По стеклам пробежали отблески сильных фар машины, которая заворачивала во двор. Пробежали, поплясали по стеклам, метнулись по лицу Лыгановского, а потом исчезли, потому что машина была уже под самым домом и свет, наверное, падал на дверь подъезда.
– Это за мной, – привстал Ольшанский. – А ну, «стшеменнэго», как говорят поляки. – И слова своего не нашел. – До встречи, Хилинский. Рад был со всеми вами познакомиться. Если вам будет приятно признание врага – я вам скажу его… Думается, во многих своих суждениях, взглядах, надеждах я ошибался. Прощайте, Космич. Вы-то уж навсегда.
Сделал шаг к двери, в которой уже стояли две фигуры.
– Смотрите за мной, хлопцы, в четыре глаза. Слышите?
Еще шаг:
– Ну вот, последний… сам разбивает родовой щит на своем надгробном камне. «И герб родовой разбивают на камени том…»
И исчез. Ушел. Туда, откуда только мелькнул луч света и пробежал по его лицу.
Эпилог
Конец «подъезда кавалеров»
Несколько лет назад и приблизительно через месяц после событий, на которых я закончил свой рассказ, мы с Хилинским сидели в его квартире за шахматной партией.

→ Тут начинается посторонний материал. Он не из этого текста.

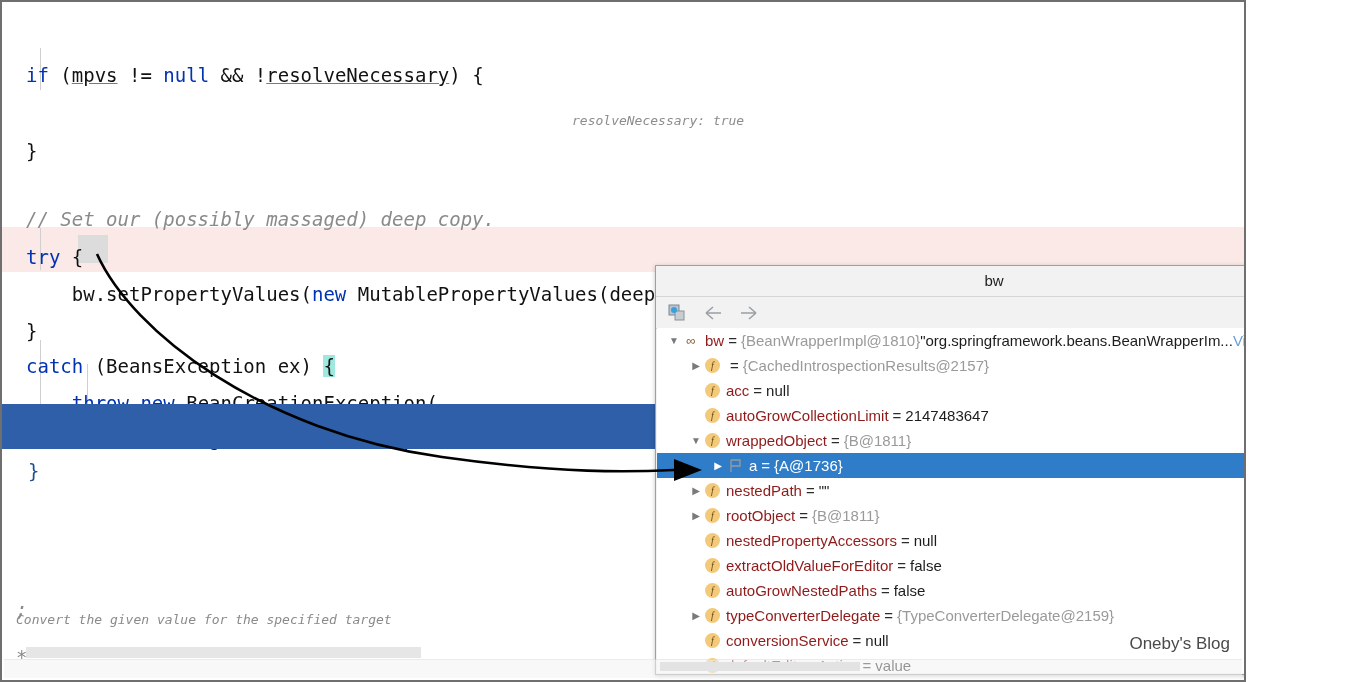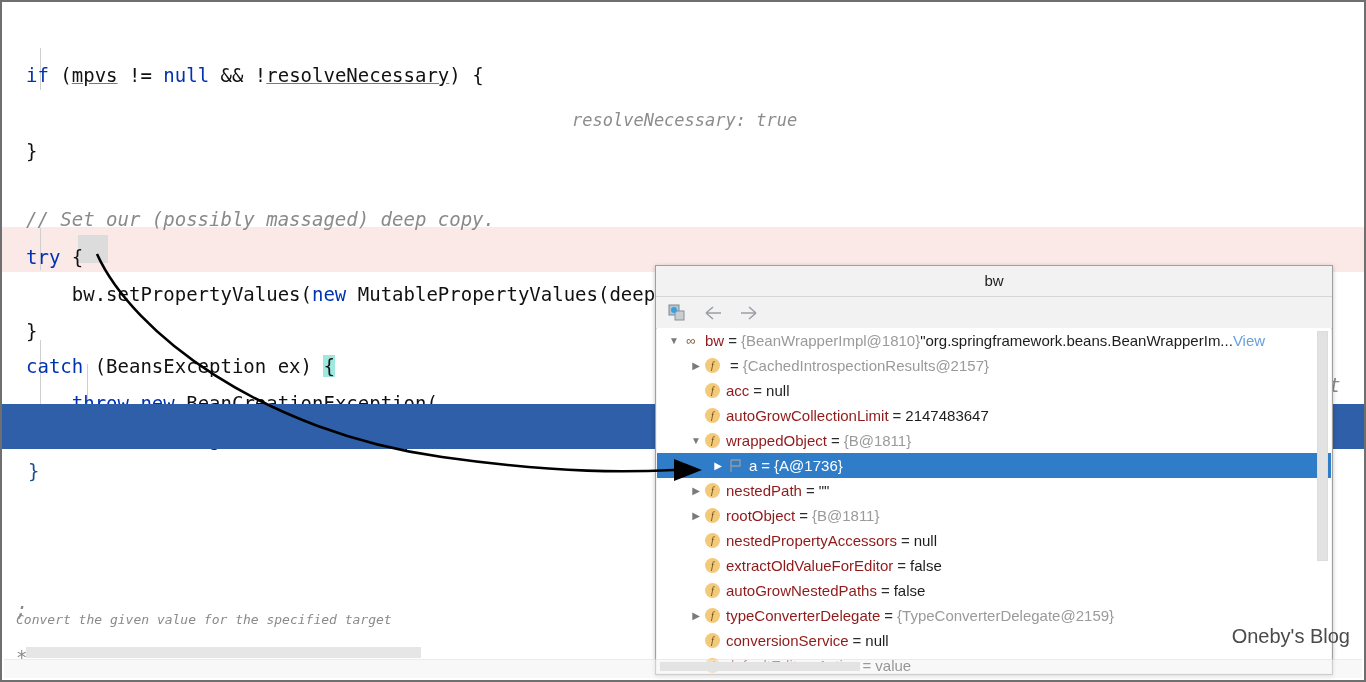--- a/index.html
+++ b/index.html
@@ -10,7 +10,7 @@
     -webkit-font-smoothing:antialiased;
   }
   #root{
-    position:relative;width:1366px;height:682px;
+    position:relative;width:1246px;height:682px;
     box-sizing:border-box;
     border:2px solid #6f6f6f;
     background:#22c55e;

И партия та была не партия, а сплошная нескладуха, и настроение у нас было не лучше.
А за окном стоял мягкий и добрый июльский вечер. И было ясно, что не за дурацкими шахматами нужно было сидеть, а где-то в лесу у костра. Над рекой. Чистить рыбу на весле, чистить лук, картошку.
Словом, все, что хотите, только не это.
– Ну что, немножко коньяку? – предложил Хилинский, вдруг смешав фигуры.
– Один из польских, кажется, детективов так и начинался: «Капитан пил все, кроме какао».
– Плохое начало, – сказал Хилинский. – У нас бы его редактор непременно зарезал.
– Выпьем за редакторов, которые понимают юмор.
Выпили. И снова была тишина, как будто над нами пролетел тихий ангел, а говоря проще, будто где-то родился вор.
– Ты почему не спрашиваешь, чем вся эта история закончилась? – вдруг спросил Адам.
– Меня она перестала интересовать. Знаю, закончится она так, как нужно. И каждый получит, что заслужил. Я сделал, что мог. Просто в память о всех этих людях, которые ушли преждевременно. Теперь это уже дело других. И я среди них не имею чести быть.
– Ольшанский отравился в камере, – глухо сказал Хилинский. – Неделю назад. Мне Щука говорил. И последние слова в показаниях были такими: «Больше сказать нечего. Прожил большую часть сознательной жизни и прожил ее напрасно, не сделав, кроме начала дороги, почти ничего стоящего. Возможно, более сурово, чем вы меня, я сужу себя. И осуждаю. На смерть».